While Dean is changing the water bottle for Lorelai on the back porch, Rory comes out to talk to him. (Apparently the Gilmores always drink bottled water – I don’t know if the Stars Hollow water supply is undrinkable, or if Lorelai and Rory prefer the taste of bottled water, or drink it for health reasons, or some other reason. Much of the Connecticut water supply has chromium-6 in it, the cancer-causing agent that featured in the 2000 biographical film Erin Brockovich, but the official statement is that it is at levels too low to be dangerous. The Gilmores may be playing it safe, especially as eleven other cancer-causing agents have been detected in the Connecticut water supply at levels above the legal limits).

Rory invites Dean to come with her to the special dinner her grandparents are giving in her honour. Emily told Rory she could “invite her friends” to the dinner, probably meaning her “friends” from Chilton (Emily doesn’t know that Rory is currently at outs with the few friends she has made at school). She almost certainly did not mean Rory to invite Dean, who she last saw taking Rory to a school dance, which ended in disaster when the pair of them fell asleep and didn’t get home until dawn.

Dean has the good sense to point out that Rory’s grandparents probably aren’t madly keen to see him again, but eventually accepts Rory’s invitation to please her (their relationship has only just re-kindled, and he probably doesn’t want to start off by saying no to her).

The scene is shot almost like a proposal – Dean is kneeling at Rory’s feet with the water bottle, while she holds out her hands in supplication, as if ready to receive a ring. It’s a reminder that Lorelai never got this traditional down-on-your-knees proposal from Max. If you look at how happy and excited Rory appears at the thought of taking Dean to her dinner, it’s in stark contrast to the sad, anxious face Lorelai has when we see her and Max getting engaged over the phone.

The show seems to be saying, “This is what you deserve, Lorelai: this is how happy you should be”.

Tears and Laughter: The Joan and Melissa Rivers Story

This 1994 television movie directed by Oz Scott is the movie Lorelai and Rory watch with Dean.
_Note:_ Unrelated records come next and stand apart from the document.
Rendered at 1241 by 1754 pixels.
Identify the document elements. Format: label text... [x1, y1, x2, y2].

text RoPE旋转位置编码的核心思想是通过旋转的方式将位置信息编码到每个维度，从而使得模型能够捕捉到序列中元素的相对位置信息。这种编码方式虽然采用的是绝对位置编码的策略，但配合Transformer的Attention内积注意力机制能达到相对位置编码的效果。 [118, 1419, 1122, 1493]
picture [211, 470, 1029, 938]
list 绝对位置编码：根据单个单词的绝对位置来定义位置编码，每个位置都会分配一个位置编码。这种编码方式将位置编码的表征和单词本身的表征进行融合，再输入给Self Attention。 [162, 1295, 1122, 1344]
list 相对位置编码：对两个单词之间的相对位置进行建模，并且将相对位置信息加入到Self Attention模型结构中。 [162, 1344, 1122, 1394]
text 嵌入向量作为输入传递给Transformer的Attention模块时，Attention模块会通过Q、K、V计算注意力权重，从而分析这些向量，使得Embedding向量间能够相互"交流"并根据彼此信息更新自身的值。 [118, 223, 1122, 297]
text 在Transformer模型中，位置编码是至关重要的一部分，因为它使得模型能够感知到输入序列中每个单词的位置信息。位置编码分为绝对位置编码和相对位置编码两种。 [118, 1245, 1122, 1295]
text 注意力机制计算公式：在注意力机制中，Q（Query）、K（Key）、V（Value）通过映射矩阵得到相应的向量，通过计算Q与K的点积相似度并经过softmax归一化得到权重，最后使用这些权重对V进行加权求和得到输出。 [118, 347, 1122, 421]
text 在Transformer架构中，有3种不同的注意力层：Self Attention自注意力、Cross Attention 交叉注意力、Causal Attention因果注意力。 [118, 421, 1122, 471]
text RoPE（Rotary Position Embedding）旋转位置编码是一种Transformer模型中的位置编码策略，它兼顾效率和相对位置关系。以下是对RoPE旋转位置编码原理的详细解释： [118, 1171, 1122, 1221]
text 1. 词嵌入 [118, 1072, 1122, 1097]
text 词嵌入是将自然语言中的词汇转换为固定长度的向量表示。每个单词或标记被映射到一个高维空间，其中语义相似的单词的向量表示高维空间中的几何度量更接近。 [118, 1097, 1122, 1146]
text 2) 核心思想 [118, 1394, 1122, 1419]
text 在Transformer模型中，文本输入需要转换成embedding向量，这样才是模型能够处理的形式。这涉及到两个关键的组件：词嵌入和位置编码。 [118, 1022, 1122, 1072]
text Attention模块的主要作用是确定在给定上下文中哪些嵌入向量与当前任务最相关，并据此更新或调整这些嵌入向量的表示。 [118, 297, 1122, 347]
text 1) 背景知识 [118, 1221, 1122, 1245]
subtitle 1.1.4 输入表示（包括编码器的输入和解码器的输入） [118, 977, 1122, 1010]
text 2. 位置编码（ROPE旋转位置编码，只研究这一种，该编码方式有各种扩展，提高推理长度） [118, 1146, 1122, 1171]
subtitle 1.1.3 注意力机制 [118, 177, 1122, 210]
It has been previously mentioned as a biographical drama film in which Joan and Melissa Rivers played themselves, recreating key moments in their lives together.

Lorelai mentions some of these, such as the suicide of Melissa’s father, Edgar Rosenberg in 1987; Joan getting banned from The Tonight Show, where she first became famous, in 1986 (she didn’t return until 2014); and Joan forcing Melissa to get a nose job at eighteen which matched her mother’s nose job around 1986.

The film was panned as critics as strange, embarassing and self-indulgent, so Lorelai and Rory are not alone in mocking it. I would imagine they are watching a video of the movie which Lorelai taped off TV.

Rory has just got back with Dean, and he is immediately returned to the status quo of watching movies chosen by his girlfriend and her mother, and doing chores for Lorelai. I guess we’re meant to assume that just being permitted to love a Gilmore girl is so wonderful that you will allow yourself to be treated like a nonentity in sheer gratitude.